La soprano Edwige Bourdy, une autre habituée, entre autres, du quai de la Loire, complète ce quatuor qui, puisant parmi les nombreux textes d’Alphonse Allais, et y ajoutant quelques compléments écrits par Bugeaud et Méchanik, offre près d’une heure et demie de pur délire verbal et musical, qui débute en fanfare par... quinze minutes d’entracte et se conclut sur... un nu intégral. On renoue ici avec la verve et la causticité des différents épisodes inspirés des Shadoks et présentés au cours des précédentes saisons par La Péniche Opéra: un feu d’artifice tout azimut! «Café Allais» ou bien «Qu’a fait Allais?», même si, bien sûr, «quand on s’appelle Allais, la moitié du chemin est faite», il faut toujours avoir l’esprit et l’oreille aux aguets: récits loufoque, saynètes parodiques, considérations pseudo-scientifiques se succèdent en effet dans un coq-à-l’âne permanent.


Mais l’absurde se fait parfois visionnaire: après un quatuor vocal a cappella qui chante un poème de Déroulède au patriotisme incendiaire, vient une lettre d’Allais au boutefeu nationaliste, dont l’ironie féroce fait froid dans le dos (et pas seulement parce que le chauffage s’est arrêté), annonçant les horreurs de la guerre bactériologique.

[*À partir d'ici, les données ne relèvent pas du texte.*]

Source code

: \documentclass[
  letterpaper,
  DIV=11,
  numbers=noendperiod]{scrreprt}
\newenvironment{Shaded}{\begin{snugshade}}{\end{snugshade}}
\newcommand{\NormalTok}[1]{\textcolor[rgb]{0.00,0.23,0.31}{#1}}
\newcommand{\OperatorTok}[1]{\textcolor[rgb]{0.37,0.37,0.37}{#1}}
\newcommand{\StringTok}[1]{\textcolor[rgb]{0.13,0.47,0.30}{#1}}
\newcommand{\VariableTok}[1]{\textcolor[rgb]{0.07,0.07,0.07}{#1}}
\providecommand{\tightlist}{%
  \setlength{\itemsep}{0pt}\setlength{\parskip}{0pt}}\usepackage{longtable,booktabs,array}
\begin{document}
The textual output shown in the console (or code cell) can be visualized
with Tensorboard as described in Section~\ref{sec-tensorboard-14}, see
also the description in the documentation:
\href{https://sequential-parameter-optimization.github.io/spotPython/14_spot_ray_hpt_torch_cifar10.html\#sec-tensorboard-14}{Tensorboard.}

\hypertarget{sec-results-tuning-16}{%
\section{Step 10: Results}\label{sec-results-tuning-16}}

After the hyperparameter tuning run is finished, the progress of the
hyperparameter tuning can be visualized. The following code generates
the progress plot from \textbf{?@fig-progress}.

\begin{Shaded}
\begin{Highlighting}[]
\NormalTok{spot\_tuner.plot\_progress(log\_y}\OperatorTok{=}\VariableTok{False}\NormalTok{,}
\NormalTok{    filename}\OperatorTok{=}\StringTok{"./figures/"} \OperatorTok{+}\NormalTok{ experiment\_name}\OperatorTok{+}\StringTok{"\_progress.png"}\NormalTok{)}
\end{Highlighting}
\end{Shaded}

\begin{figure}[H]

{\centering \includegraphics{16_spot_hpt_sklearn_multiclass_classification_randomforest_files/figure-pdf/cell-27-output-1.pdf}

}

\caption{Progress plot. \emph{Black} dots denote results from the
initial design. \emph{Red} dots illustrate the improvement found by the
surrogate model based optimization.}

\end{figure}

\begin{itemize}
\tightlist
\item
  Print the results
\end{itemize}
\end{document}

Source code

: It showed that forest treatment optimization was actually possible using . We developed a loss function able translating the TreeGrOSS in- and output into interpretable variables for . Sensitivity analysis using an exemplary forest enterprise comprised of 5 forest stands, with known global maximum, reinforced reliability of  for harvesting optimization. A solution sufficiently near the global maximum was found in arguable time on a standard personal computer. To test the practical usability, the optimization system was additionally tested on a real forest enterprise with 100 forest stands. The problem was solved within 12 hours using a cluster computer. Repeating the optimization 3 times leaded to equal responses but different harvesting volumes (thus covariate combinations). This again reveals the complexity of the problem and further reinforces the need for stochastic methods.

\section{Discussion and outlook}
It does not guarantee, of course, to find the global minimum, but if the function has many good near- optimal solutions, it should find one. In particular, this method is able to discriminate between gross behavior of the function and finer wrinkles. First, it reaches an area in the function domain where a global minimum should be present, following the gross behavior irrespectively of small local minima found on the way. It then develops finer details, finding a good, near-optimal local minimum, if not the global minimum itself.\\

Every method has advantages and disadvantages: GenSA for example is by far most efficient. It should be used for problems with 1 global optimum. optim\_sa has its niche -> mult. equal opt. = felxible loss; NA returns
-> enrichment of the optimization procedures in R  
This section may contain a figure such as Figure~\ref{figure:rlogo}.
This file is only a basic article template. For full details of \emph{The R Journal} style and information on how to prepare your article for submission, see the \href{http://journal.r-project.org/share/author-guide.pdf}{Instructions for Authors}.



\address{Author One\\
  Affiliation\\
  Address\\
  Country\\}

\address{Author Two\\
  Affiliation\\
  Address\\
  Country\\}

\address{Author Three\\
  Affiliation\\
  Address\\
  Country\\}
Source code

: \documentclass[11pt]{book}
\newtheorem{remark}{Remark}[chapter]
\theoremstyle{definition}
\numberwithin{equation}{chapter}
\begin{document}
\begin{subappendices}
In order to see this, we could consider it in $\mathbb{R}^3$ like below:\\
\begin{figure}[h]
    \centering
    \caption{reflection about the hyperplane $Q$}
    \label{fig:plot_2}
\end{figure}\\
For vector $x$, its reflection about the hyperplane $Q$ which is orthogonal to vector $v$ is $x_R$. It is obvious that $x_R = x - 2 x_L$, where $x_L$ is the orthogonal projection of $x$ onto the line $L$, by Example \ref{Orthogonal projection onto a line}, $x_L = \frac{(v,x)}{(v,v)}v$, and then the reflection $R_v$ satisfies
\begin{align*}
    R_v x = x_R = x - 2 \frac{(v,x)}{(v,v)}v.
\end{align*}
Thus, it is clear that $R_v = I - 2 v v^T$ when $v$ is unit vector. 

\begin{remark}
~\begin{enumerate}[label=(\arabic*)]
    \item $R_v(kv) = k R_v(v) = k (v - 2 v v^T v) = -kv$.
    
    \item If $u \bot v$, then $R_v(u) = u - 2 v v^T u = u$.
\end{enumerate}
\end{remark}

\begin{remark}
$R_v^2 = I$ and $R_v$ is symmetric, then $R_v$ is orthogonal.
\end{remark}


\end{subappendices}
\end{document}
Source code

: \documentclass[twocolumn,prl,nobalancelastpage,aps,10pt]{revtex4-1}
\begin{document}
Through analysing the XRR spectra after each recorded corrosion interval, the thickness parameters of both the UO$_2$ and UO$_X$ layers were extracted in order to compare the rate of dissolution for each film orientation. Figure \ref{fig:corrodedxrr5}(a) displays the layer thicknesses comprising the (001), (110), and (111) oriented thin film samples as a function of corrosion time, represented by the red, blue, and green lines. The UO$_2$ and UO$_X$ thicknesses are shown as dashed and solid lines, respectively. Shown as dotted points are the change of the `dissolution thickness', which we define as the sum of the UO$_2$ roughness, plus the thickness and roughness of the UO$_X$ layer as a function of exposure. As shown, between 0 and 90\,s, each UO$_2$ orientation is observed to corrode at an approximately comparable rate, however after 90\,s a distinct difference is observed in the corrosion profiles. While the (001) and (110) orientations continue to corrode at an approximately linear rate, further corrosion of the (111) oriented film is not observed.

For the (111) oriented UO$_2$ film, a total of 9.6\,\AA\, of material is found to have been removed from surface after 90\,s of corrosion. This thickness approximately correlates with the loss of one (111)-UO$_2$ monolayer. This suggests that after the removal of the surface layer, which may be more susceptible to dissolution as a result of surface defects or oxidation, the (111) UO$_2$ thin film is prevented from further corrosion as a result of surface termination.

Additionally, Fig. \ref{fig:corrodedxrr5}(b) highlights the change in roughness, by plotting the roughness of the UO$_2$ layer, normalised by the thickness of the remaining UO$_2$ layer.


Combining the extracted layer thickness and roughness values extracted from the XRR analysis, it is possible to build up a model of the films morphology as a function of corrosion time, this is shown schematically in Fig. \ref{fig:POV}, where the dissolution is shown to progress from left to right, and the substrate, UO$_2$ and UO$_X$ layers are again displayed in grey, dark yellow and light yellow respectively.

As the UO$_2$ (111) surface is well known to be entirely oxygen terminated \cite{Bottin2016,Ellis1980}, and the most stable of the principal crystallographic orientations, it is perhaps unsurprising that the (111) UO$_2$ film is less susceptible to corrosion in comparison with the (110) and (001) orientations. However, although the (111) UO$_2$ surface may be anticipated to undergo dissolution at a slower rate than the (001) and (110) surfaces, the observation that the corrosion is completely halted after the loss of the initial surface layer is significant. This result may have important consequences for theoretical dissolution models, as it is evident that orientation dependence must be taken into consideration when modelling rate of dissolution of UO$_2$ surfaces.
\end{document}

Autre anticipation poussée au-delà de ses limites: l’art moderne, et ces monochromes blanc, noir et rouge que le peintre décrit avec une désopilante précision figurative.


Alternant avec de nombreux moments purement parlés, la partition de Ducloux (pour piano, boîte à meuh et percussions non répertoriées) remplit son office: une sorte de Gebrauchsmusik (musique fonctionnelle) comme l’entendait Hindemith, se livrant volontiers au pastiche ou à des embardées burlesques, le quart de queue Yamaha ayant toutefois tendance à couvrir un peu trop les chanteurs. L’inventivité de la scénographie et le défilé de costumes Belle Epoque réalisés par une autre fidèle des Brigands, Elisabeth de Sauverzac, parachèvent le succès de cette soirée qui satisfait intelligemment les zygomatiques.